BEGIN The data

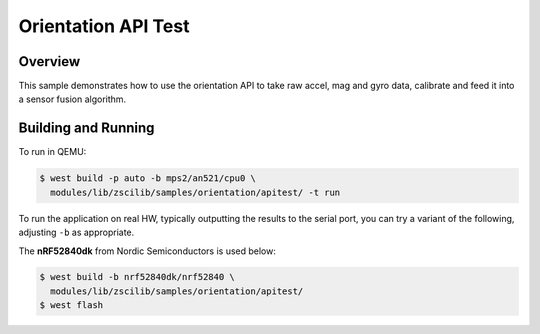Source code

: .. _zscilib-benchmark-sample:

Orientation API Test
####################

Overview
********

This sample demonstrates how to use the orientation API to take raw
accel, mag and gyro data, calibrate and feed it into a sensor fusion
algorithm.

Building and Running
********************

To run in QEMU:

.. code-block:: console

    $ west build -p auto -b mps2/an521/cpu0 \
      modules/lib/zscilib/samples/orientation/apitest/ -t run

To run the application on real HW, typically outputting the results to the
serial port, you can try a variant of the following, adjusting ``-b``
as appropriate.

The **nRF52840dk** from Nordic Semiconductors is used below:

.. code-block:: console

    $ west build -b nrf52840dk/nrf52840 \
      modules/lib/zscilib/samples/orientation/apitest/
    $ west flash
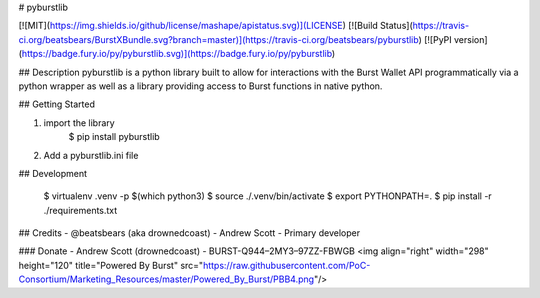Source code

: 
# pyburstlib

[![MIT](https://img.shields.io/github/license/mashape/apistatus.svg)](LICENSE) [![Build Status](https://travis-ci.org/beatsbears/BurstXBundle.svg?branch=master)](https://travis-ci.org/beatsbears/pyburstlib) [![PyPI version](https://badge.fury.io/py/pyburstlib.svg)](https://badge.fury.io/py/pyburstlib)

## Description
pyburstlib is a python library built to allow for interactions with the Burst Wallet API programmatically via a python wrapper as well as a library providing access to Burst functions in native python.  

## Getting Started

1. import the library
    $ pip install pyburstlib
2. Add a pyburstlib.ini file

## Development

    $ virtualenv .venv -p $(which python3)
    $ source ./.venv/bin/activate
    $ export PYTHONPATH=.
    $ pip install -r ./requirements.txt


## Credits
- @beatsbears (aka drownedcoast) - Andrew Scott - Primary developer

### Donate
- Andrew Scott (drownedcoast) - BURST-Q944–2MY3–97ZZ-FBWGB
<img align="right" width="298" height="120" title="Powered By Burst" src="https://raw.githubusercontent.com/PoC-Consortium/Marketing_Resources/master/Powered_By_Burst/PBB4.png"/>



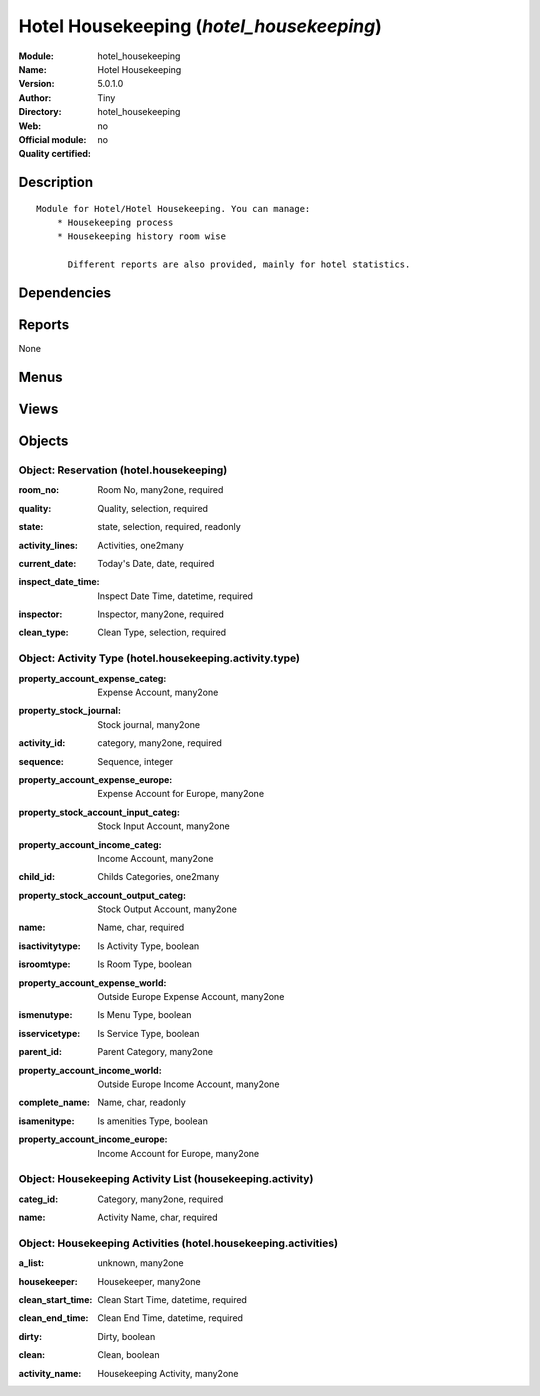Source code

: 
.. i18n: .. module:: hotel_housekeeping
.. i18n:     :synopsis: Hotel Housekeeping 
.. i18n:     :noindex:
.. i18n: .. 

.. module:: hotel_housekeeping
    :synopsis: Hotel Housekeeping 
    :noindex:
.. 

.. i18n: .. raw:: html
.. i18n: 
.. i18n:     <link rel="stylesheet" href="../_static/hide_objects_in_sidebar.css" type="text/css" />

.. raw:: html

    <link rel="stylesheet" href="../_static/hide_objects_in_sidebar.css" type="text/css" />

.. i18n: Hotel Housekeeping (*hotel_housekeeping*)
.. i18n: =========================================
.. i18n: :Module: hotel_housekeeping
.. i18n: :Name: Hotel Housekeeping
.. i18n: :Version: 5.0.1.0
.. i18n: :Author: Tiny
.. i18n: :Directory: hotel_housekeeping
.. i18n: :Web: 
.. i18n: :Official module: no
.. i18n: :Quality certified: no

Hotel Housekeeping (*hotel_housekeeping*)
=========================================
:Module: hotel_housekeeping
:Name: Hotel Housekeeping
:Version: 5.0.1.0
:Author: Tiny
:Directory: hotel_housekeeping
:Web: 
:Official module: no
:Quality certified: no

.. i18n: Description
.. i18n: -----------

Description
-----------

.. i18n: ::
.. i18n: 
.. i18n:   Module for Hotel/Hotel Housekeeping. You can manage:
.. i18n:       * Housekeeping process
.. i18n:       * Housekeeping history room wise
.. i18n:   
.. i18n:         Different reports are also provided, mainly for hotel statistics.

::

  Module for Hotel/Hotel Housekeeping. You can manage:
      * Housekeeping process
      * Housekeeping history room wise
  
        Different reports are also provided, mainly for hotel statistics.

.. i18n: Dependencies
.. i18n: ------------

Dependencies
------------

.. i18n:  * :mod:`hotel`

 * :mod:`hotel`

.. i18n: Reports
.. i18n: -------

Reports
-------

.. i18n: None

None

.. i18n: Menus
.. i18n: -------

Menus
-------

.. i18n:  * Hotel Housekeeping
.. i18n:  * Hotel Housekeeping/Housekeeping
.. i18n:  * Hotel Housekeeping/Activity List
.. i18n:  * Hotel Housekeeping/Activity Types

 * Hotel Housekeeping
 * Hotel Housekeeping/Housekeeping
 * Hotel Housekeeping/Activity List
 * Hotel Housekeeping/Activity Types

.. i18n: Views
.. i18n: -----

Views
-----

.. i18n:  * hotel.housekeeping.form (form)
.. i18n:  * hotel.housekeeping.tree (tree)
.. i18n:  * housekeeping.activity.form (form)
.. i18n:  * housekeeping.activity.tree (tree)
.. i18n:  * hotel_housekeeping_activity_type_form (form)
.. i18n:  * hotel_housekeeping_activity_type_list (tree)

 * hotel.housekeeping.form (form)
 * hotel.housekeeping.tree (tree)
 * housekeeping.activity.form (form)
 * housekeeping.activity.tree (tree)
 * hotel_housekeeping_activity_type_form (form)
 * hotel_housekeeping_activity_type_list (tree)

.. i18n: Objects
.. i18n: -------

Objects
-------

.. i18n: Object: Reservation (hotel.housekeeping)
.. i18n: ########################################

Object: Reservation (hotel.housekeeping)
########################################

.. i18n: :room_no: Room No, many2one, required

:room_no: Room No, many2one, required

.. i18n: :quality: Quality, selection, required

:quality: Quality, selection, required

.. i18n: :state: state, selection, required, readonly

:state: state, selection, required, readonly

.. i18n: :activity_lines: Activities, one2many

:activity_lines: Activities, one2many

.. i18n: :current_date: Today's Date, date, required

:current_date: Today's Date, date, required

.. i18n: :inspect_date_time: Inspect Date Time, datetime, required

:inspect_date_time: Inspect Date Time, datetime, required

.. i18n: :inspector: Inspector, many2one, required

:inspector: Inspector, many2one, required

.. i18n: :clean_type: Clean Type, selection, required

:clean_type: Clean Type, selection, required

.. i18n: Object: Activity Type (hotel.housekeeping.activity.type)
.. i18n: ########################################################

Object: Activity Type (hotel.housekeeping.activity.type)
########################################################

.. i18n: :property_account_expense_categ: Expense Account, many2one

:property_account_expense_categ: Expense Account, many2one

.. i18n:     *This account will be used, instead of the default one, to value outgoing stock for the current product category*

    *This account will be used, instead of the default one, to value outgoing stock for the current product category*

.. i18n: :property_stock_journal: Stock journal, many2one

:property_stock_journal: Stock journal, many2one

.. i18n:     *This journal will be used for the accounting move generated by stock move*

    *This journal will be used for the accounting move generated by stock move*

.. i18n: :activity_id: category, many2one, required

:activity_id: category, many2one, required

.. i18n: :sequence: Sequence, integer

:sequence: Sequence, integer

.. i18n: :property_account_expense_europe: Expense Account for Europe, many2one

:property_account_expense_europe: Expense Account for Europe, many2one

.. i18n:     *This account will be used, instead of the default one, to value outgoing stock for the current product*

    *This account will be used, instead of the default one, to value outgoing stock for the current product*

.. i18n: :property_stock_account_input_categ: Stock Input Account, many2one

:property_stock_account_input_categ: Stock Input Account, many2one

.. i18n:     *This account will be used to value the input stock*

    *This account will be used to value the input stock*

.. i18n: :property_account_income_categ: Income Account, many2one

:property_account_income_categ: Income Account, many2one

.. i18n:     *This account will be used, instead of the default one, to value incoming stock for the current product category*

    *This account will be used, instead of the default one, to value incoming stock for the current product category*

.. i18n: :child_id: Childs Categories, one2many

:child_id: Childs Categories, one2many

.. i18n: :property_stock_account_output_categ: Stock Output Account, many2one

:property_stock_account_output_categ: Stock Output Account, many2one

.. i18n:     *This account will be used to value the output stock*

    *This account will be used to value the output stock*

.. i18n: :name: Name, char, required

:name: Name, char, required

.. i18n: :isactivitytype: Is Activity Type, boolean

:isactivitytype: Is Activity Type, boolean

.. i18n: :isroomtype: Is Room Type, boolean

:isroomtype: Is Room Type, boolean

.. i18n: :property_account_expense_world: Outside Europe Expense Account, many2one

:property_account_expense_world: Outside Europe Expense Account, many2one

.. i18n:     *This account will be used, instead of the default one, to value outgoing stock for the current product*

    *This account will be used, instead of the default one, to value outgoing stock for the current product*

.. i18n: :ismenutype: Is Menu Type, boolean

:ismenutype: Is Menu Type, boolean

.. i18n: :isservicetype: Is Service Type, boolean

:isservicetype: Is Service Type, boolean

.. i18n: :parent_id: Parent Category, many2one

:parent_id: Parent Category, many2one

.. i18n: :property_account_income_world: Outside Europe Income Account, many2one

:property_account_income_world: Outside Europe Income Account, many2one

.. i18n:     *This account will be used, instead of the default one, to value incoming stock for the current product*

    *This account will be used, instead of the default one, to value incoming stock for the current product*

.. i18n: :complete_name: Name, char, readonly

:complete_name: Name, char, readonly

.. i18n: :isamenitype: Is amenities Type, boolean

:isamenitype: Is amenities Type, boolean

.. i18n: :property_account_income_europe: Income Account for Europe, many2one

:property_account_income_europe: Income Account for Europe, many2one

.. i18n:     *This account will be used, instead of the default one, to value incoming stock for the current product*

    *This account will be used, instead of the default one, to value incoming stock for the current product*

.. i18n: Object: Housekeeping Activity List (housekeeping.activity)
.. i18n: ##########################################################

Object: Housekeeping Activity List (housekeeping.activity)
##########################################################

.. i18n: :categ_id: Category, many2one, required

:categ_id: Category, many2one, required

.. i18n: :name: Activity Name, char, required

:name: Activity Name, char, required

.. i18n: Object: Housekeeping Activities  (hotel.housekeeping.activities)
.. i18n: ################################################################

Object: Housekeeping Activities  (hotel.housekeeping.activities)
################################################################

.. i18n: :a_list: unknown, many2one

:a_list: unknown, many2one

.. i18n: :housekeeper: Housekeeper, many2one

:housekeeper: Housekeeper, many2one

.. i18n: :clean_start_time: Clean Start Time, datetime, required

:clean_start_time: Clean Start Time, datetime, required

.. i18n: :clean_end_time: Clean End Time, datetime, required

:clean_end_time: Clean End Time, datetime, required

.. i18n: :dirty: Dirty, boolean

:dirty: Dirty, boolean

.. i18n: :clean: Clean, boolean

:clean: Clean, boolean

.. i18n: :activity_name: Housekeeping Activity, many2one

:activity_name: Housekeeping Activity, many2one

END The data

= Job =
Take the stretch of lines above from the one containing "i18n: :quality: Quality, selection, required" through the one containing "i18n: :inspect_date_time: Inspect Date Time, datetime, required" and repeat it exactly, adding no other line.

= Written answer =
.. i18n: :quality: Quality, selection, required

:quality: Quality, selection, required

.. i18n: :state: state, selection, required, readonly

:state: state, selection, required, readonly

.. i18n: :activity_lines: Activities, one2many

:activity_lines: Activities, one2many

.. i18n: :current_date: Today's Date, date, required

:current_date: Today's Date, date, required

.. i18n: :inspect_date_time: Inspect Date Time, datetime, required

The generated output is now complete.